Instructions to follow:
Copy out each line containing "when" from the entries below.

──────────

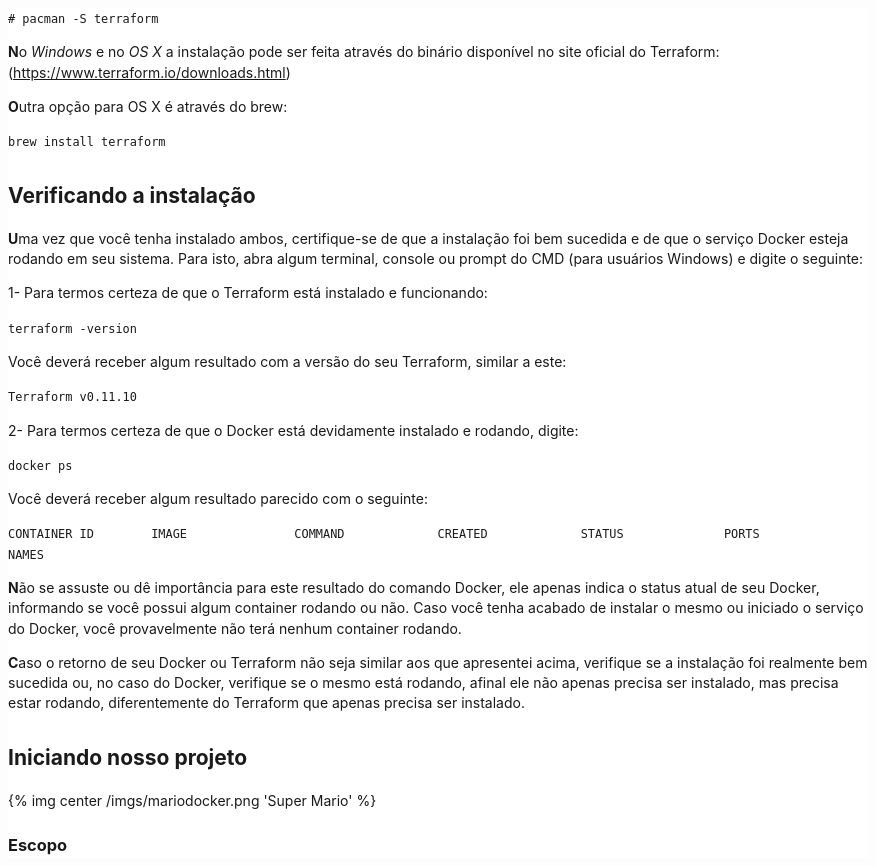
 ```
# pacman -S terraform
```

**N**o *Windows* e no *OS X* a instalação pode ser feita através do binário disponível no site oficial do Terraform: (https://www.terraform.io/downloads.html)

**O**utra opção para OS X é através do brew:

```
brew install terraform
```

## Verificando a instalação ##

**U**ma vez que você tenha instalado ambos, certifique-se de que a instalação foi bem sucedida e de que o serviço Docker esteja rodando em seu sistema. Para isto, abra algum terminal, console ou prompt do CMD (para usuários Windows) e digite o seguinte:

1- Para termos certeza de que o Terraform está instalado e funcionando:
```
terraform -version
```

Você deverá receber algum resultado com a versão do seu Terraform, similar a este:

```
Terraform v0.11.10
```

2- Para termos certeza de que o Docker está devidamente instalado e rodando, digite:
```
docker ps
```

Você deverá receber algum resultado parecido com o seguinte:

```
CONTAINER ID        IMAGE               COMMAND             CREATED             STATUS              PORTS               NAMES
```

**N**ão se assuste ou dê importância para este resultado do comando Docker, ele apenas indica o status atual de seu Docker, informando se você possui algum container rodando ou não. Caso você tenha acabado de instalar o mesmo ou iniciado o serviço do Docker, você provavelmente não terá nenhum container rodando.

**C**aso o retorno de seu Docker ou Terraform não seja similar aos que apresentei acima, verifique se a instalação foi realmente bem sucedida ou, no caso do Docker, verifique se o mesmo está rodando, afinal ele não apenas precisa ser instalado, mas precisa estar rodando, diferentemente do Terraform que apenas precisa ser instalado.

## Iniciando nosso projeto ##

{% img center /imgs/mariodocker.png 'Super Mario' %}

### Escopo ###

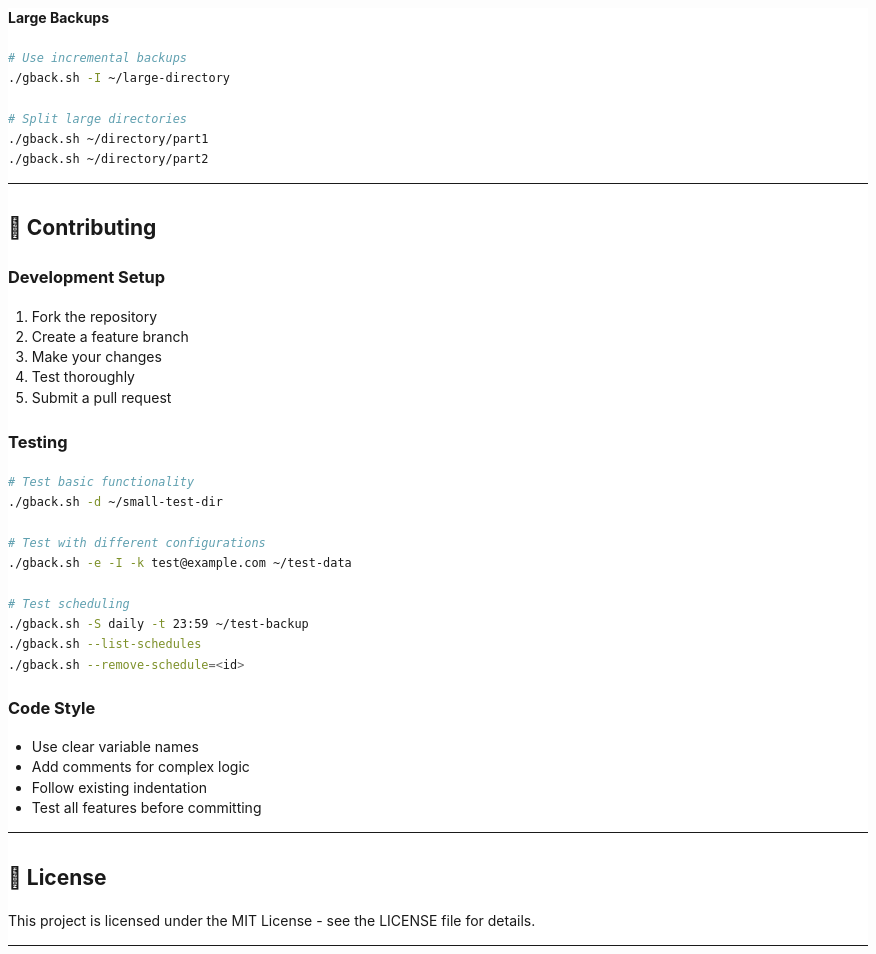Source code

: #### Large Backups
```bash
# Use incremental backups
./gback.sh -I ~/large-directory

# Split large directories
./gback.sh ~/directory/part1
./gback.sh ~/directory/part2
```

---

## 🤝 Contributing

### Development Setup

1. Fork the repository
2. Create a feature branch
3. Make your changes
4. Test thoroughly
5. Submit a pull request

### Testing

```bash
# Test basic functionality
./gback.sh -d ~/small-test-dir

# Test with different configurations
./gback.sh -e -I -k test@example.com ~/test-data

# Test scheduling
./gback.sh -S daily -t 23:59 ~/test-backup
./gback.sh --list-schedules
./gback.sh --remove-schedule=<id>
```

### Code Style

- Use clear variable names
- Add comments for complex logic
- Follow existing indentation
- Test all features before committing

---

## 📝 License

This project is licensed under the MIT License - see the LICENSE file for details.

---
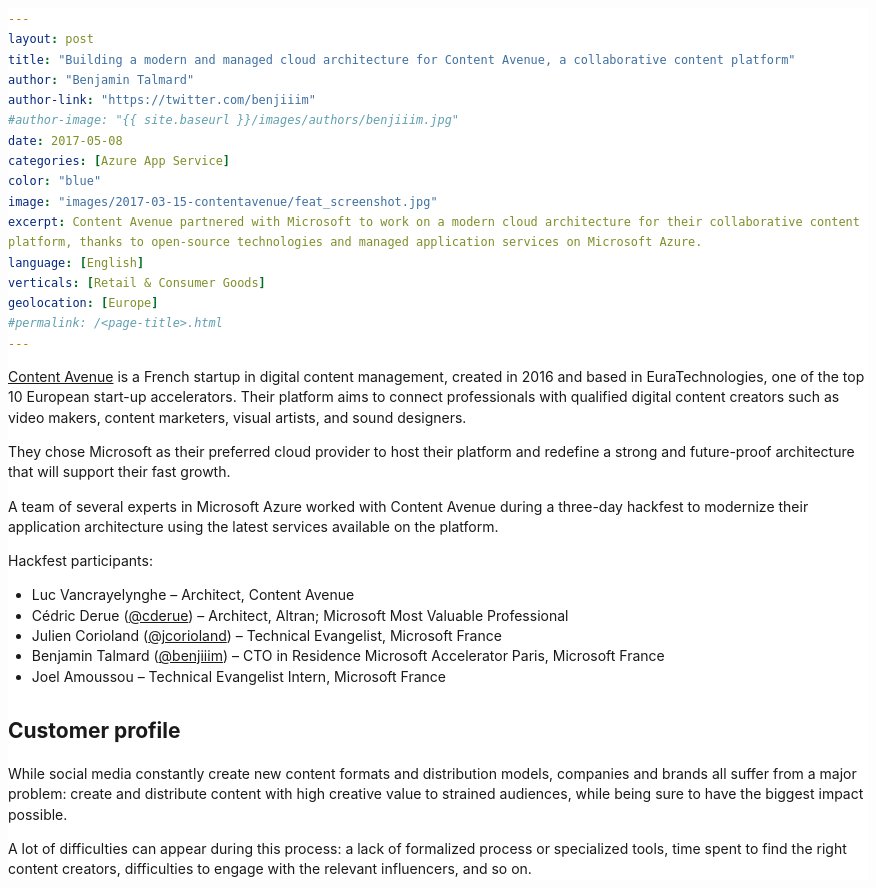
 ```yaml
---
layout: post
title: "Building a modern and managed cloud architecture for Content Avenue, a collaborative content platform"
author: "Benjamin Talmard"
author-link: "https://twitter.com/benjiiim"
#author-image: "{{ site.baseurl }}/images/authors/benjiiim.jpg"
date: 2017-05-08
categories: [Azure App Service]
color: "blue"
image: "images/2017-03-15-contentavenue/feat_screenshot.jpg"
excerpt: Content Avenue partnered with Microsoft to work on a modern cloud architecture for their collaborative content platform, thanks to open-source technologies and managed application services on Microsoft Azure.
language: [English]
verticals: [Retail & Consumer Goods]
geolocation: [Europe]
#permalink: /<page-title>.html
---
```


[Content Avenue](https://www.content-avenue.fr) is a French startup in digital content management, created in 2016 and based in EuraTechnologies, one of the top 10 European start-up accelerators. Their platform aims to connect professionals with qualified digital content creators such as video makers, content marketers, visual artists, and sound designers.  

They chose Microsoft as their preferred cloud provider to host their platform and redefine a strong and future-proof architecture that will support their fast growth.

A team of several experts in Microsoft Azure worked with Content Avenue during a three-day hackfest to modernize their application architecture using the latest services available on the platform.

Hackfest participants:

- Luc Vancrayelynghe – Architect, Content Avenue
- Cédric Derue ([@cderue](https://twitter.com/cderue)) – Architect, Altran; Microsoft Most Valuable Professional
- Julien Corioland ([@jcorioland](https://twitter.com/jcorioland)) – Technical Evangelist, Microsoft France
- Benjamin Talmard ([@benjiiim](https://twitter.com/benjiiim)) – CTO in Residence Microsoft Accelerator Paris, Microsoft France
- Joel Amoussou – Technical Evangelist Intern, Microsoft France

## Customer profile ##

While social media constantly create new content formats and distribution models, companies and brands all suffer from a major problem: create and distribute content with high creative value to strained audiences, while being sure to have the biggest impact possible.

A lot of difficulties can appear during this process: a lack of formalized process or specialized tools, time spent to find the right content creators, difficulties to engage with the relevant influencers, and so on.
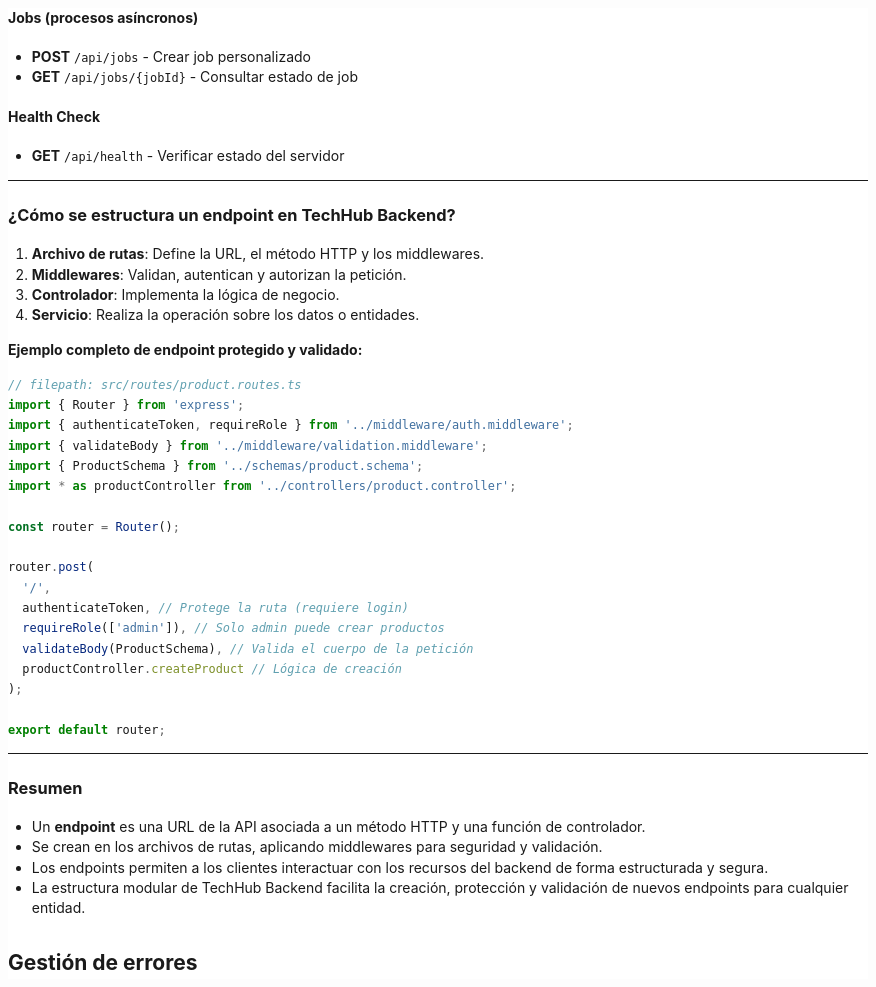 #### Jobs (procesos asíncronos)

- **POST** `/api/jobs` - Crear job personalizado
- **GET** `/api/jobs/{jobId}` - Consultar estado de job

#### Health Check

- **GET** `/api/health` - Verificar estado del servidor

---

### ¿Cómo se estructura un endpoint en TechHub Backend?

1. **Archivo de rutas**: Define la URL, el método HTTP y los middlewares.
2. **Middlewares**: Validan, autentican y autorizan la petición.
3. **Controlador**: Implementa la lógica de negocio.
4. **Servicio**: Realiza la operación sobre los datos o entidades.

**Ejemplo completo de endpoint protegido y validado:**

```typescript
// filepath: src/routes/product.routes.ts
import { Router } from 'express';
import { authenticateToken, requireRole } from '../middleware/auth.middleware';
import { validateBody } from '../middleware/validation.middleware';
import { ProductSchema } from '../schemas/product.schema';
import * as productController from '../controllers/product.controller';

const router = Router();

router.post(
  '/',
  authenticateToken, // Protege la ruta (requiere login)
  requireRole(['admin']), // Solo admin puede crear productos
  validateBody(ProductSchema), // Valida el cuerpo de la petición
  productController.createProduct // Lógica de creación
);

export default router;
```

---

### Resumen

- Un **endpoint** es una URL de la API asociada a un método HTTP y una función de controlador.
- Se crean en los archivos de rutas, aplicando middlewares para seguridad y validación.
- Los endpoints permiten a los clientes interactuar con los recursos del backend de forma estructurada y segura.
- La estructura modular de TechHub Backend facilita la creación, protección y validación de nuevos endpoints para cualquier entidad.

## Gestión de errores
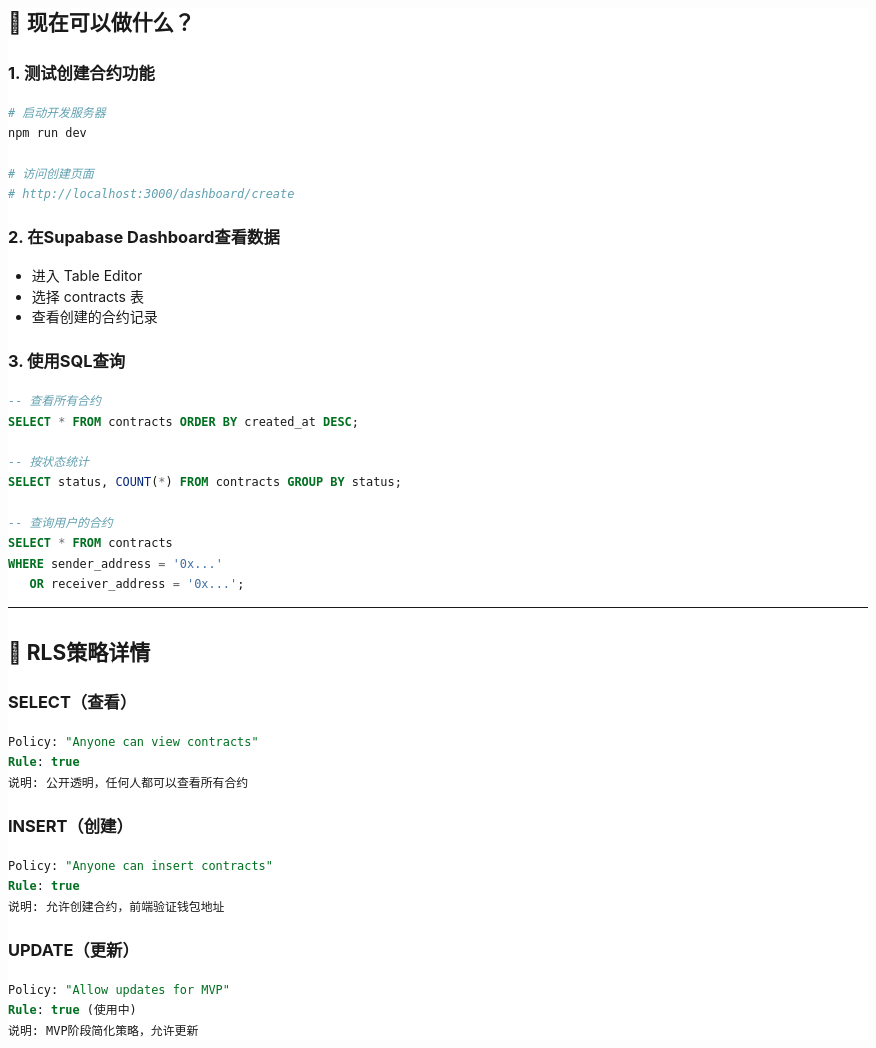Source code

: 
## 🚀 现在可以做什么？

### 1. 测试创建合约功能
```bash
# 启动开发服务器
npm run dev

# 访问创建页面
# http://localhost:3000/dashboard/create
```

### 2. 在Supabase Dashboard查看数据
- 进入 Table Editor
- 选择 contracts 表
- 查看创建的合约记录

### 3. 使用SQL查询
```sql
-- 查看所有合约
SELECT * FROM contracts ORDER BY created_at DESC;

-- 按状态统计
SELECT status, COUNT(*) FROM contracts GROUP BY status;

-- 查询用户的合约
SELECT * FROM contracts 
WHERE sender_address = '0x...' 
   OR receiver_address = '0x...';
```

---

## 🔐 RLS策略详情

### SELECT（查看）
```sql
Policy: "Anyone can view contracts"
Rule: true
说明: 公开透明，任何人都可以查看所有合约
```

### INSERT（创建）
```sql
Policy: "Anyone can insert contracts"
Rule: true
说明: 允许创建合约，前端验证钱包地址
```

### UPDATE（更新）
```sql
Policy: "Allow updates for MVP"
Rule: true (使用中)
说明: MVP阶段简化策略，允许更新
```
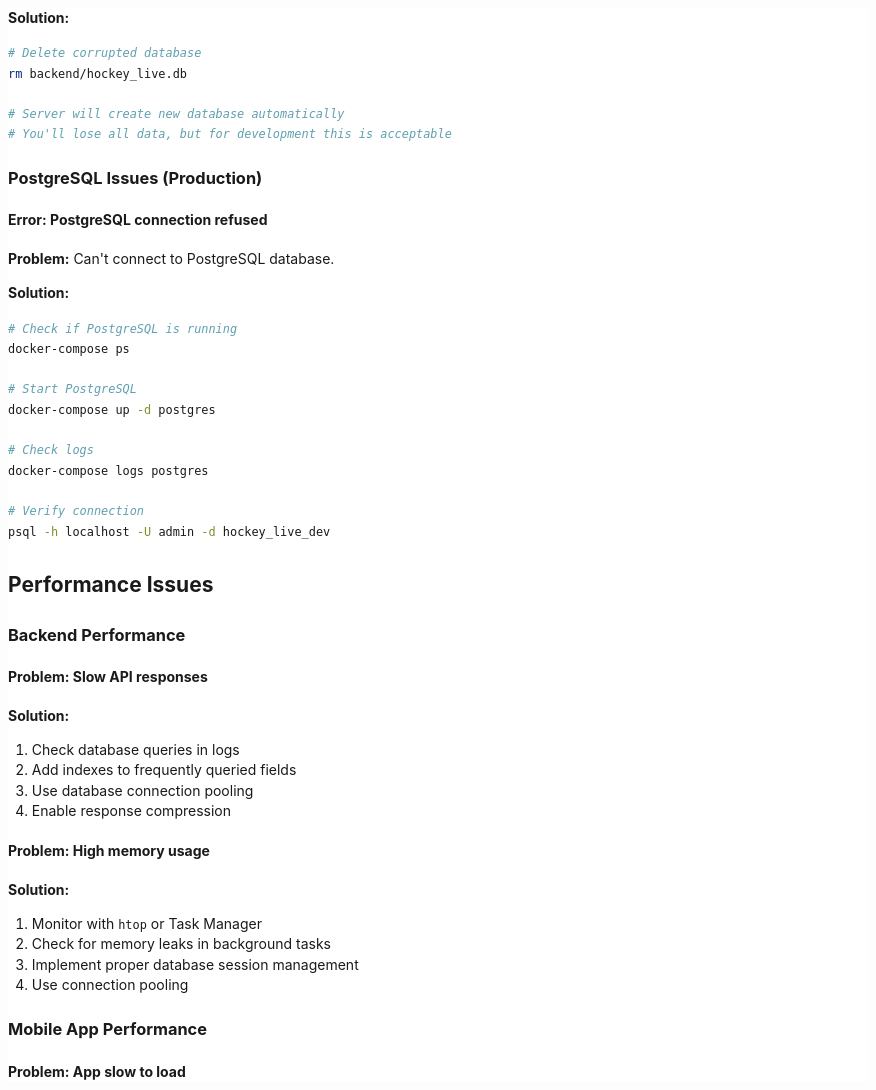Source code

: **Solution:**
```bash
# Delete corrupted database
rm backend/hockey_live.db

# Server will create new database automatically
# You'll lose all data, but for development this is acceptable
```

### PostgreSQL Issues (Production)

#### Error: PostgreSQL connection refused

**Problem:** Can't connect to PostgreSQL database.

**Solution:**
```bash
# Check if PostgreSQL is running
docker-compose ps

# Start PostgreSQL
docker-compose up -d postgres

# Check logs
docker-compose logs postgres

# Verify connection
psql -h localhost -U admin -d hockey_live_dev
```

## Performance Issues

### Backend Performance

#### Problem: Slow API responses

**Solution:**
1. Check database queries in logs
2. Add indexes to frequently queried fields
3. Use database connection pooling
4. Enable response compression

#### Problem: High memory usage

**Solution:**
1. Monitor with `htop` or Task Manager
2. Check for memory leaks in background tasks
3. Implement proper database session management
4. Use connection pooling

### Mobile App Performance

#### Problem: App slow to load
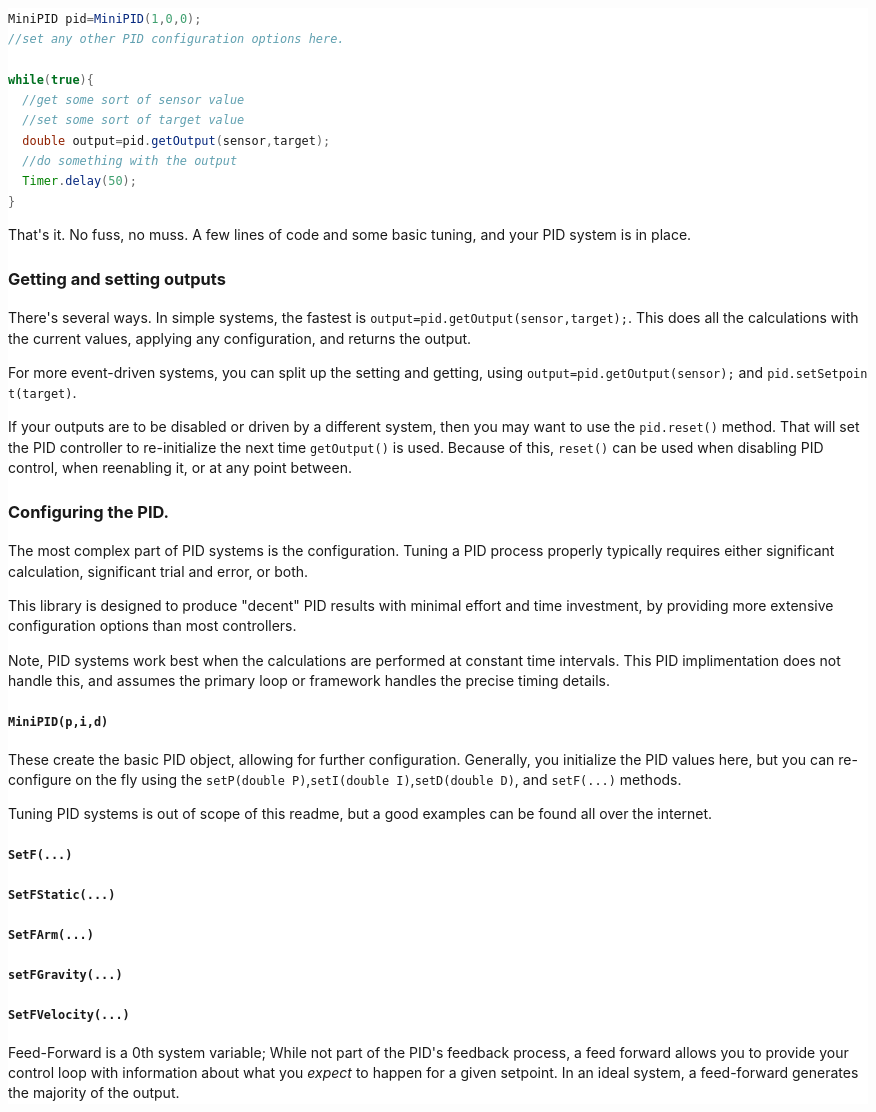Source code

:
 ``` java
MiniPID pid=MiniPID(1,0,0);
//set any other PID configuration options here. 

while(true){
  //get some sort of sensor value
  //set some sort of target value
  double output=pid.getOutput(sensor,target);
  //do something with the output
  Timer.delay(50);  
}
```
That's it. No fuss, no muss. A few lines of code and some basic tuning, and your PID system is in place. 

### Getting and setting outputs
There's several ways. In simple systems, the fastest is  `output=pid.getOutput(sensor,target);`. This does all the calculations with the current values, applying any configuration, and returns the output. 

For more event-driven systems, you can split up the setting and getting, using `output=pid.getOutput(sensor);` and `pid.setSetpoint(target)`.

If your outputs are to be disabled or driven by a different system, then you may want to use the `pid.reset()` method. That will set the PID controller to re-initialize the next time  `getOutput()` is used. Because of this, `reset()` can be used when disabling PID control, when reenabling it, or at any point between.

### Configuring the PID. 
The most complex part of PID systems is the configuration. Tuning a PID process properly typically requires either significant calculation, significant trial and error, or both. 

This library is designed to produce "decent" PID results with minimal effort and time investment, by providing more extensive configuration options than most controllers.

Note, PID systems work best when the calculations are performed at constant time intervals. This PID implimentation does not handle this, and assumes the primary loop or framework handles the precise timing details.

#### `MiniPID(p,i,d)`

These create the basic PID object, allowing for further configuration. Generally, you initialize the PID values here, but you can re-configure on the fly using the `setP(double P)`,`setI(double I)`,`setD(double D)`, and `setF(...)` methods. 

Tuning PID systems is out of scope of this readme, but a good examples can be found all over the internet. 

#### `SetF(...)`
#### `SetFStatic(...)`
#### `SetFArm(...)`
#### `setFGravity(...)`
#### `SetFVelocity(...)`
Feed-Forward is a 0th system variable; While not part of the PID's feedback process, a feed forward allows you to provide your control loop with information about what you *expect* to happen for a given setpoint. In an ideal system, a feed-forward generates the majority of the output.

──────────

Exercise result:
If your outputs are to be disabled or driven by a different system, then you may want to use the `pid.reset()` method. That will set the PID controller to re-initialize the next time  `getOutput()` is used. Because of this, `reset()` can be used when disabling PID control, when reenabling it, or at any point between.
Note, PID systems work best when the calculations are performed at constant time intervals. This PID implimentation does not handle this, and assumes the primary loop or framework handles the precise timing details.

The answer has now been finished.